* [PROBLEM REQUIREMENTS] Reproduce the entries that follow precisely, setting aside any images.

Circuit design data
====
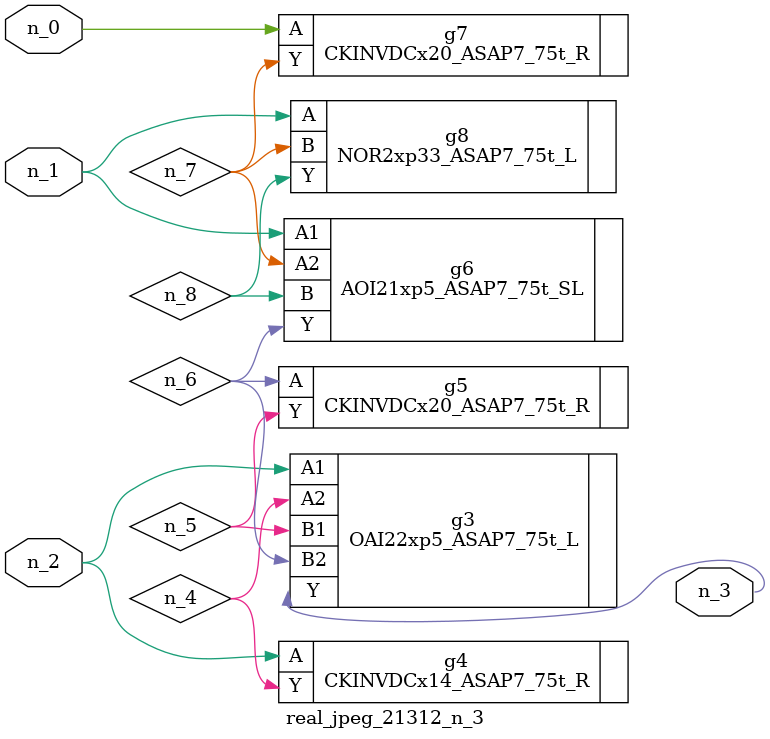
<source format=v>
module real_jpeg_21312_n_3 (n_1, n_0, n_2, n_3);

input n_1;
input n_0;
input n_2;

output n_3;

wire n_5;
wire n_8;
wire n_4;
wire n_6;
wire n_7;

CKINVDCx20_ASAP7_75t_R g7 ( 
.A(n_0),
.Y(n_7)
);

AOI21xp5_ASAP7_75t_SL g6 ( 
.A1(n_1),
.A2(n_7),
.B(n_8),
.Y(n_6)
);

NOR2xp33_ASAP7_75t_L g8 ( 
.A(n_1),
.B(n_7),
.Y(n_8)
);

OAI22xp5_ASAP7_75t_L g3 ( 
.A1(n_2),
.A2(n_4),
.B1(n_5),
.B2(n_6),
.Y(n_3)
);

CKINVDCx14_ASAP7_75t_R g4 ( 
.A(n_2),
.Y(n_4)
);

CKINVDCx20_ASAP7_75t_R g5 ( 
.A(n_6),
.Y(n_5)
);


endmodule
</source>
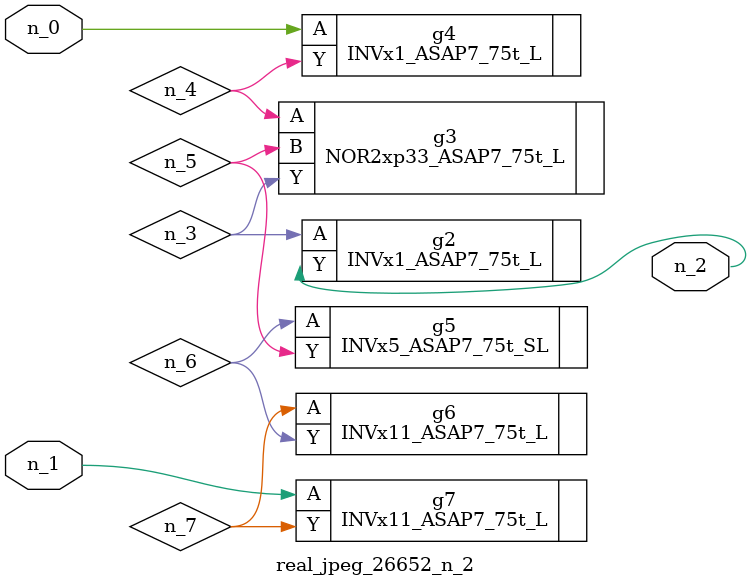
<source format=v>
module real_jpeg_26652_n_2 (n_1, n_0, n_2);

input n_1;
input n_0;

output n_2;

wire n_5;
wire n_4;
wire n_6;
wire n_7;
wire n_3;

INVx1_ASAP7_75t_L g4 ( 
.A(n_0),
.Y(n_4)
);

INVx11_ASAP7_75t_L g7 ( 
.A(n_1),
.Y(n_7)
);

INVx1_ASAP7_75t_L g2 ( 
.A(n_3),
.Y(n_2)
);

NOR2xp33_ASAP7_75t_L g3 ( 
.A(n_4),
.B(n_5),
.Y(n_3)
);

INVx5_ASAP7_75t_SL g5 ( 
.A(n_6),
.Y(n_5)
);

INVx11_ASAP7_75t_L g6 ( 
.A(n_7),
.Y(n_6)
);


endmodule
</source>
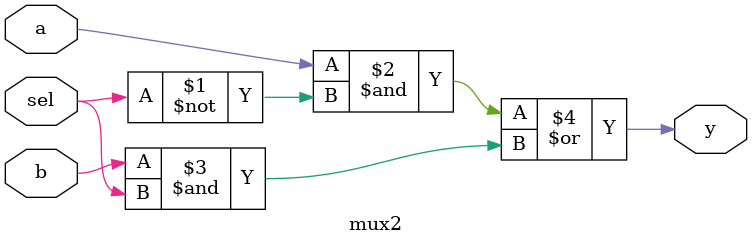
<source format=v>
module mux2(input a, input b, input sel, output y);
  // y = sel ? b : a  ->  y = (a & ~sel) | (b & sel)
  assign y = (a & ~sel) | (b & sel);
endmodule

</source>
====
* [YOUR SOLUTION]
<source format=v>
module real_jpeg_21312_n_3 (n_1, n_0, n_2, n_3);

input n_1;
input n_0;
input n_2;

output n_3;

wire n_5;
wire n_8;
wire n_4;
wire n_6;
wire n_7;

CKINVDCx20_ASAP7_75t_R g7 ( 
.A(n_0),
.Y(n_7)
);

AOI21xp5_ASAP7_75t_SL g6 ( 
.A1(n_1),
.A2(n_7),
.B(n_8),
.Y(n_6)
);

NOR2xp33_ASAP7_75t_L g8 ( 
.A(n_1),
.B(n_7),
.Y(n_8)
);

OAI22xp5_ASAP7_75t_L g3 ( 
.A1(n_2),
.A2(n_4),
.B1(n_5),
.B2(n_6),
.Y(n_3)
);

CKINVDCx14_ASAP7_75t_R g4 ( 
.A(n_2),
.Y(n_4)
);

CKINVDCx20_ASAP7_75t_R g5 ( 
.A(n_6),
.Y(n_5)
);


endmodule
</source>
<source format=v>
module real_jpeg_26652_n_2 (n_1, n_0, n_2);

input n_1;
input n_0;

output n_2;

wire n_5;
wire n_4;
wire n_6;
wire n_7;
wire n_3;

INVx1_ASAP7_75t_L g4 ( 
.A(n_0),
.Y(n_4)
);

INVx11_ASAP7_75t_L g7 ( 
.A(n_1),
.Y(n_7)
);

INVx1_ASAP7_75t_L g2 ( 
.A(n_3),
.Y(n_2)
);

NOR2xp33_ASAP7_75t_L g3 ( 
.A(n_4),
.B(n_5),
.Y(n_3)
);

INVx5_ASAP7_75t_SL g5 ( 
.A(n_6),
.Y(n_5)
);

INVx11_ASAP7_75t_L g6 ( 
.A(n_7),
.Y(n_6)
);


endmodule
</source>
<source format=v>
module mux2(input a, input b, input sel, output y);
  // y = sel ? b : a  ->  y = (a & ~sel) | (b & sel)
  assign y = (a & ~sel) | (b & sel);
endmodule

</source>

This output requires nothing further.